Records drawn from a dataset
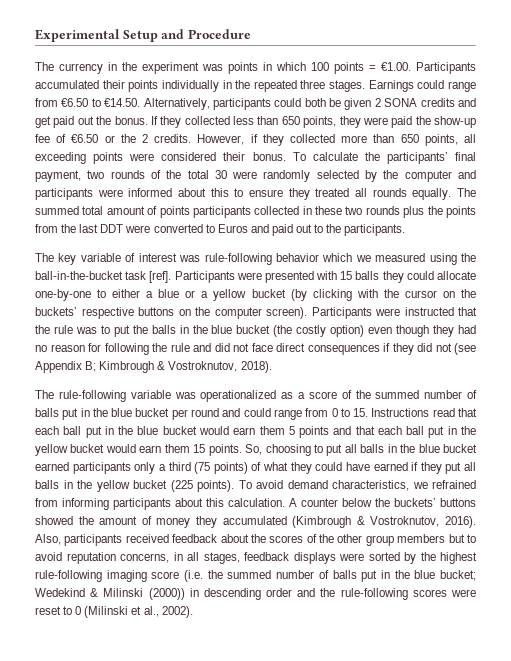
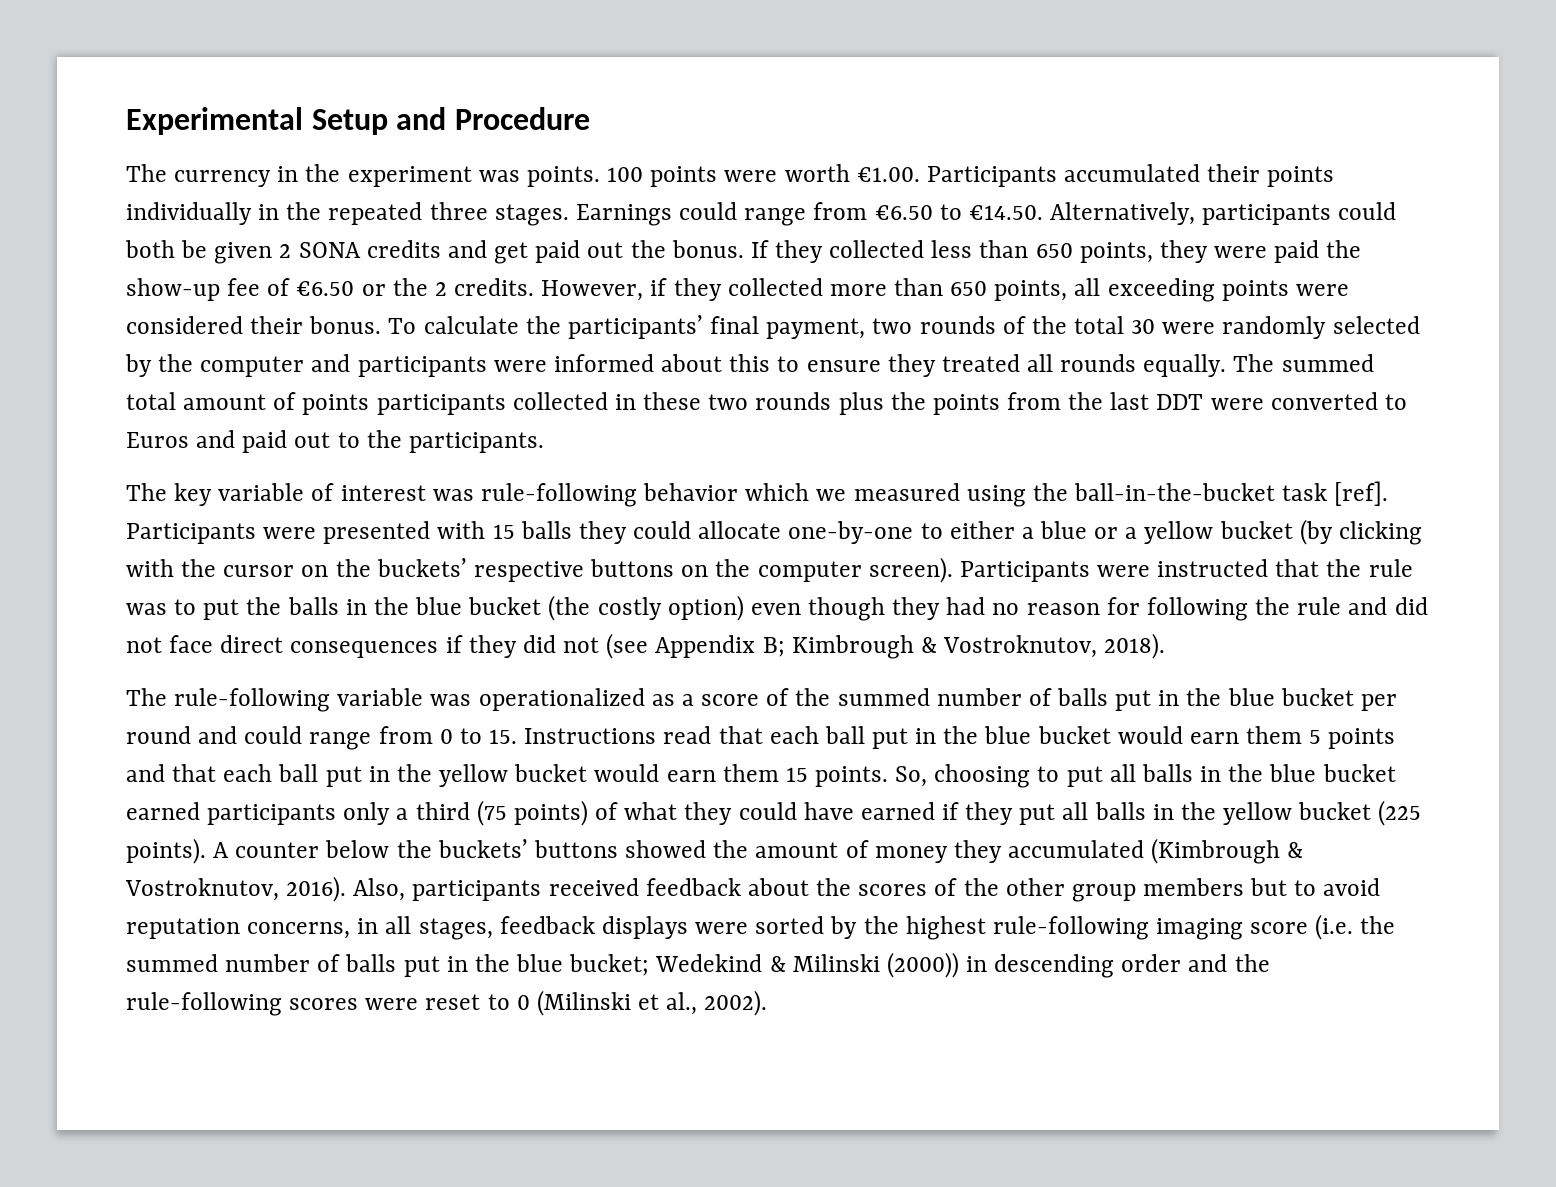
[228,62,376,74] points in which 100 points = -> [526,164,850,187] points. 100 points were worth
[238,480,476,491] [35,498,285,510] To avoid demand characteristics, we refrained from informing participants about this calculation. -> (206, 851) none

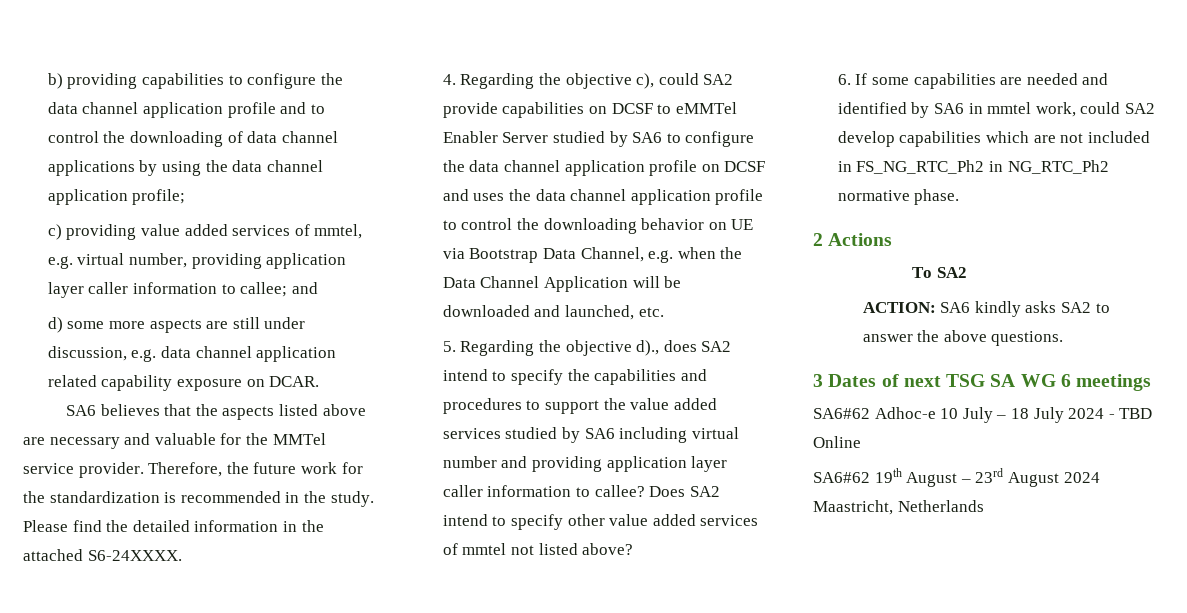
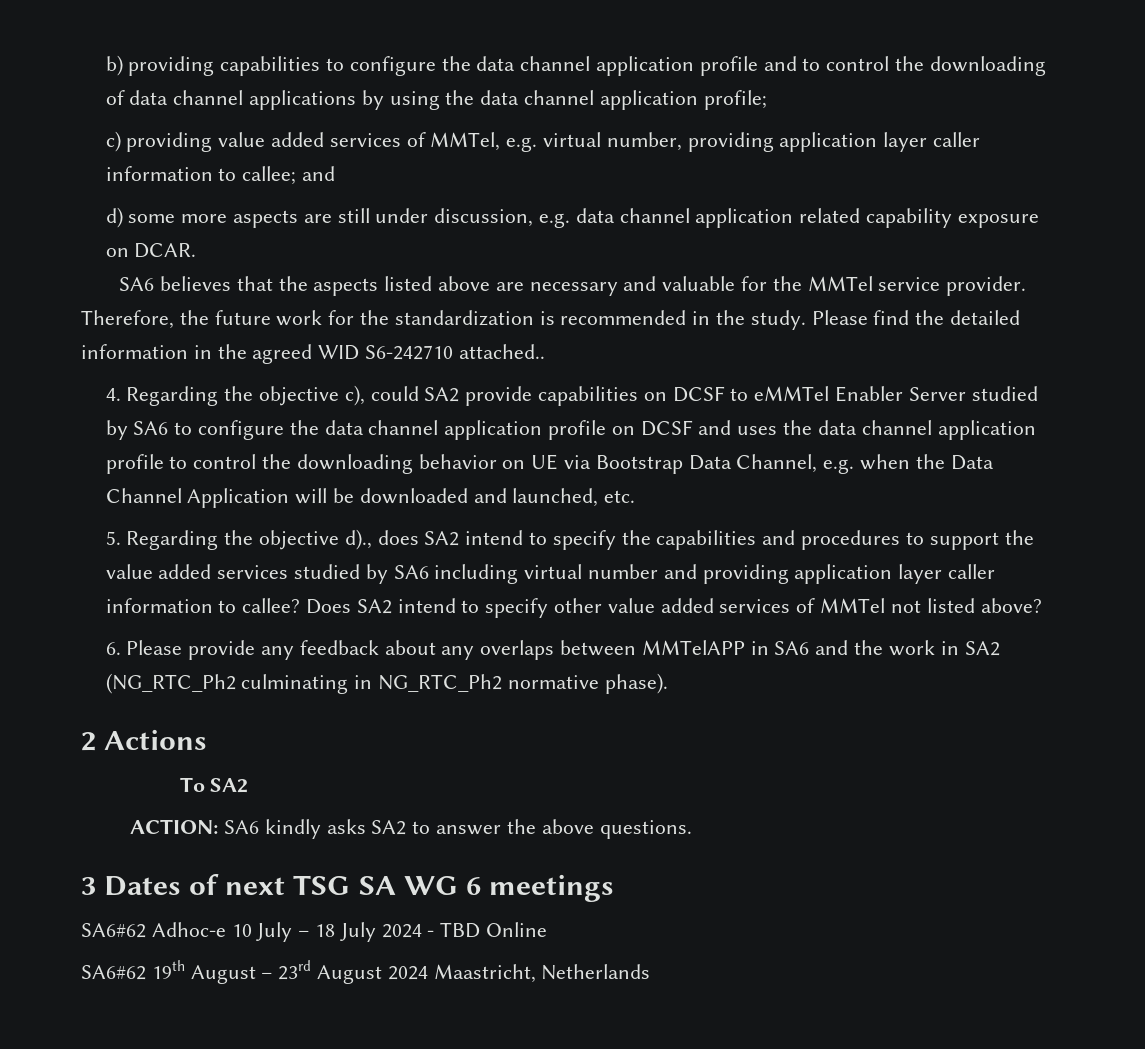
[314,224,363,239] mmtel, -> [430,132,501,151] MMTel,
[23,549,182,561] attached S6-24XXXX. -> [252,344,545,364] agreed WID S6-242710 attached..
[462,543,507,555] mmtel -> [820,598,886,613] MMTel
[855,73,1109,89] [837,102,1155,118] [837,131,1150,147] [837,160,985,174] If some capabilities are needed and identified by SA6 in mmtel work, could SA2 develop capabilities which are not included in FS_NG_RTC_Ph2 -> [126,640,1000,660] [105,673,349,694] Please provide any feedback about any overlaps between MMTelAPP in SA6 and the work in SA2 (NG_RTC_Ph2 culminating
[914,189,960,205] phase. -> [604,673,668,694] phase).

Job item: Lines from the one containing "[314,224,363,239] mmtel, ->" through the final line of the entries above are to be output exactly; omit all others.

Output for this task:
[314,224,363,239] mmtel, -> [430,132,501,151] MMTel,
[23,549,182,561] attached S6-24XXXX. -> [252,344,545,364] agreed WID S6-242710 attached..
[462,543,507,555] mmtel -> [820,598,886,613] MMTel
[855,73,1109,89] [837,102,1155,118] [837,131,1150,147] [837,160,985,174] If some capabilities are needed and identified by SA6 in mmtel work, could SA2 develop capabilities which are not included in FS_NG_RTC_Ph2 -> [126,640,1000,660] [105,673,349,694] Please provide any feedback about any overlaps between MMTelAPP in SA6 and the work in SA2 (NG_RTC_Ph2 culminating
[914,189,960,205] phase. -> [604,673,668,694] phase).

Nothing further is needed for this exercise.